J’ai eu l’occasion de retracer les grandes lignes de l’histoire du système monétaire international dans ce feuilleton. Aujourd’hui, j’aimerais vous proposer un focus sur la décennie qui a conduit à la fin du système de Bretton Woods avec le « choc Nixon » du 15 août 1971.

Débutons avec un rappel.

Qu’est-ce que le système de Bretton Woods ?

En pleine Seconde Guerre mondiale, les 44 nations alliées n’ont pas attendu la défaite de l’Axe pour organiser ce qui allait advenir du système monétaire international.
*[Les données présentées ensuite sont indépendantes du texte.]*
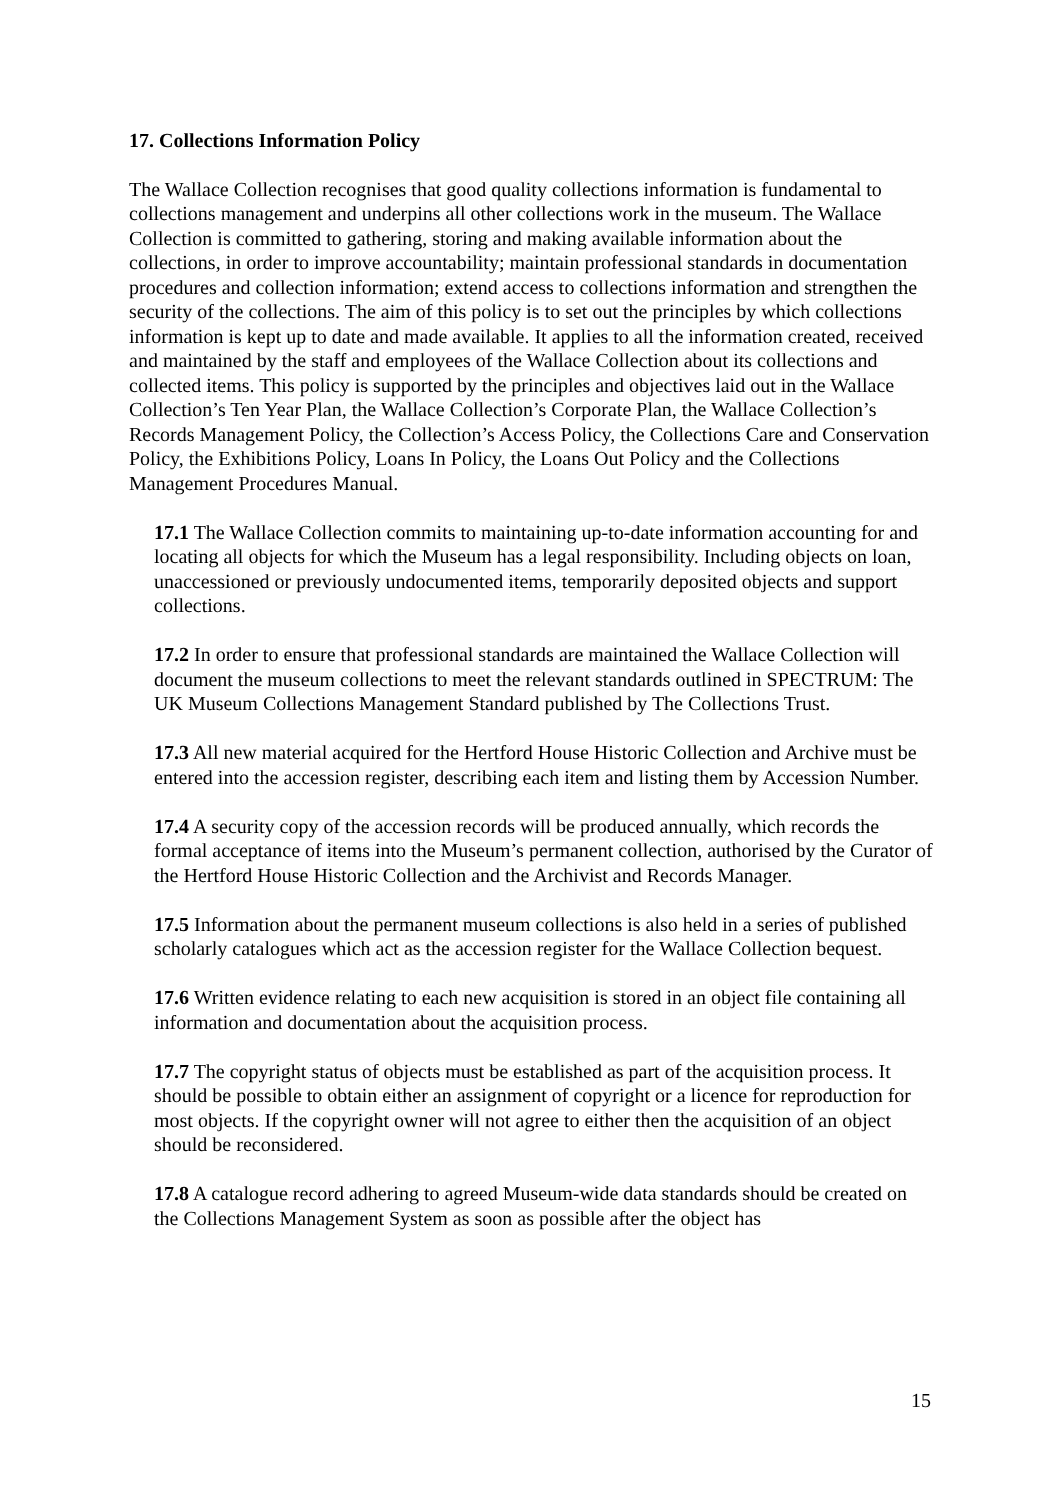17. Collections Information Policy
The Wallace Collection recognises that good quality collections information is fundamental to collections management and underpins all other collections work in the museum. The Wallace Collection is committed to gathering, storing and making available information about the collections, in order to improve accountability; maintain professional standards in documentation procedures and collection information; extend access to collections information and strengthen the security of the collections. The aim of this policy is to set out the principles by which collections information is kept up to date and made available. It applies to all the information created, received and maintained by the staff and employees of the Wallace Collection about its collections and collected items. This policy is supported by the principles and objectives laid out in the Wallace Collection’s Ten Year Plan, the Wallace Collection’s Corporate Plan, the Wallace Collection’s Records Management Policy, the Collection’s Access Policy, the Collections Care and Conservation Policy, the Exhibitions Policy, Loans In Policy, the Loans Out Policy and the Collections Management Procedures Manual.
17.1 The Wallace Collection commits to maintaining up-to-date information accounting for and locating all objects for which the Museum has a legal responsibility. Including objects on loan, unaccessioned or previously undocumented items, temporarily deposited objects and support collections.
17.2 In order to ensure that professional standards are maintained the Wallace Collection will document the museum collections to meet the relevant standards outlined in SPECTRUM: The UK Museum Collections Management Standard published by The Collections Trust.
17.3 All new material acquired for the Hertford House Historic Collection and Archive must be entered into the accession register, describing each item and listing them by Accession Number.
17.4 A security copy of the accession records will be produced annually, which records the formal acceptance of items into the Museum’s permanent collection, authorised by the Curator of the Hertford House Historic Collection and the Archivist and Records Manager.
17.5 Information about the permanent museum collections is also held in a series of published scholarly catalogues which act as the accession register for the Wallace Collection bequest.
17.6 Written evidence relating to each new acquisition is stored in an object file containing all information and documentation about the acquisition process.
17.7 The copyright status of objects must be established as part of the acquisition process. It should be possible to obtain either an assignment of copyright or a licence for reproduction for most objects. If the copyright owner will not agree to either then the acquisition of an object should be reconsidered.
17.8 A catalogue record adhering to agreed Museum-wide data standards should be created on the Collections Management System as soon as possible after the object has
15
Comme je l’ai écrit dans mon livre, « En juillet 1944, les Alliés se réunissent aux États-Unis pour dessiner les grandes lignes du système monétaire international qui prévaudra une fois la paix rétablie. L’objectif des négociateurs est de construire un système monétaire international permettant d’écarter les dévaluations qui ont miné l’atmosphère politique de la décennie ayant mené à la guerre. Il est décidé que le dollar sera désormais la seule monnaie de référence mondiale dans le cadre d’un nouvel étalon de change or. La devise américaine est indexée sur l’or et convertible en métal jaune au taux de 35 $ l’once. Les autres devises sont convertibles en dollars selon un taux de change fixe (mais ajustable à plus ou moins 1% par rapport au dollar). C’est le système de Bretton Woods issu des accords éponymes du 22 juillet 1944 (et véritablement effectif à partir de 1946-1947). »

Après-guerre, le système monétaire international repose donc sur des devises convertibles en dollars selon des taux de change fixes mais ajustables si besoin. Le dollar, devise d’ancrage du système, se voit propulsé au rang de monnaie de réserve mondiale. En pratique, les autres devises étaient soutenues soit par des réserves d’or, soit par la seule devise directement convertible en or : le dollar, dont le taux de change vis-à-vis de l’or a été fixé à 35 $ l’once sur le marché officiel. Cela signifie en pratique que les autres Etats avaient la possibilité d’exiger auprès de la Fed la conversion de leurs excédents commerciaux en dollars.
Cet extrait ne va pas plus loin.